Tout en saluant des avancées dans la loi Schiappa, la Dr Emmanuelle Piet, présidente du Collectif féministe contre le viol (CFCV) décèle une bataille qu’il reste à ses yeux à mener, et pas des moindres : l’instauration d’un seuil d’âge de non-consentement, comme c’est le cas en Belgique, en Espagne, en Allemagne, au Danemark ou encore en Angleterre. La mesure, un temps envisagée par le gouvernement, a finalement été abandonnée en cours de route, au grand dam des associations. «Il faut que ce soit clair : un enfant ne peut pas consentir. Point barre, appuie Emmanuelle Piet, prônant l’âge de 13 ans. Qu’on puisse arguer qu’une gamine de 12 ans peut consentir à un rapport sexuel avec un majeur, ça me dépasse.»

Dans un avis publié le 20 novembre dernier, le Haut Conseil à l’égalité, instance nationale consultative indépendante, prônait lui aussi, comme il l’avait déjà fait en 2016, l’inscription dans la loi d’une présomption de contrainte lorsqu’une personne majeure commet un acte sexuel sur un enfant de moins de 13 ans, afin de «mieux protéger les enfants victimes de violences sexuelles». Dans le viseur des partisans d’une modification législative : le trop grand nombre de qualification en «atteinte sexuelle» sur mineurs de faits d’agression sexuelle, voire de viols. Ce qui, pour le HCE, «ne permet pas la représentation de la gravité de l’acte commis et imposé à l’enfant. Il faut nommer le viol ou l’agression sexuelle avec les peines correspondantes». Bien souvent, les conditions requises pour qualifier le viol, les mêmes que pour les adultes, semblent compliquées à appliquer sur de très jeunes mineurs, d’où, arguent les défenseurs d’un seuil d’âge, la nécessité de clarifier la loi. L’atteinte sexuelle, passible de sept ans de prison et de 100 000 euros d’amende, est un délit qui réprime un acte sexuel commis sans violence, contrainte, menace ou surprise, entre un adulte et un mineur de moins de 15 ans.

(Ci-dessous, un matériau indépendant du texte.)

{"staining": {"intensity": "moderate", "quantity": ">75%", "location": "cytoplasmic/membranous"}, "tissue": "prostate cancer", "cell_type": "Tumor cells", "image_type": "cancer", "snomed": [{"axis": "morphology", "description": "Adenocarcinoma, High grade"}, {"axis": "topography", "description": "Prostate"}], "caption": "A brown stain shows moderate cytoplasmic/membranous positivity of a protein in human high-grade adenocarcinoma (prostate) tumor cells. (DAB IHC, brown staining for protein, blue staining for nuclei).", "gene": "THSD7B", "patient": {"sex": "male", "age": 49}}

Pour que le viol (passible de vingt ans de prison sur une personne de moins de 15 ans) soit caractérisé juridiquement, il faut démontrer que la victime, qu’importe son âge, a subi une «contrainte, une violence, une menace ou une surprise». Ce sont ces éléments qui permettent de déterminer le consentement, ou non, des mineurs.

Lors de l’élaboration de la loi de 2018, le gouvernement a renoncé à un seuil d’âge mais a quand même tenté d’ajouter des critères spécifiques pour les plus jeunes. Ainsi, désormais lorsque les faits sont commis sur un mineur entre 15 et 18 ans, la contrainte morale ou la surprise «peuvent résulter» de la différence d’âge entre la victime et l’auteur, ou d’une relation d’autorité. En dessous de 15 ans, l’article 2 dispose que la contrainte morale ou la surprise «sont caractérisées par l’abus de la vulnérabilité de la victime ne disposant pas du discernement nécessaire pour ces actes».

«Fiasco»

Mais loin de simplifier, le texte semble avoir créé des circonvolutions et de nouvelles notions à prendre en compte, aux contours juridiquement flous, loin de la revendication simple de départ : écrire clairement qu’en dessous d’un certain âge, un mineur ne peut avoir consenti. Les victimes, elles, doivent toujours apporter la preuve qu’elles ne disposaient pas du discernement nécessaire ou étaient vulnérables. Pour Me Carine Durrieu-Diebolt, avocate pénaliste, il faudrait clarifier une loi devenue difficilement compréhensible, et faisant appel à une notion de discernement trop vague et sujette à interprétation. «Pour l’apprécier, il faut passer par des expertises psychologiques, ainsi qu’un examen de la vie privée du mineur, des sites qu’il fréquente à sa correspondance. Or, souvent, ces jeunes révèlent les faits des années après. Comment évaluer leur discernement a posteriori ?» questionne-t-elle. Sans compter que pour certaines victimes, cette procédure intrusive peut faire l’effet «d’une nouvelle violence», alerte l’avocate, qui se souvient d’un procès aux assises au cours duquel la manière de s’habiller de deux sœurs de 13 et 16 ans, victimes d’un septuagénaire, a été passée au crible.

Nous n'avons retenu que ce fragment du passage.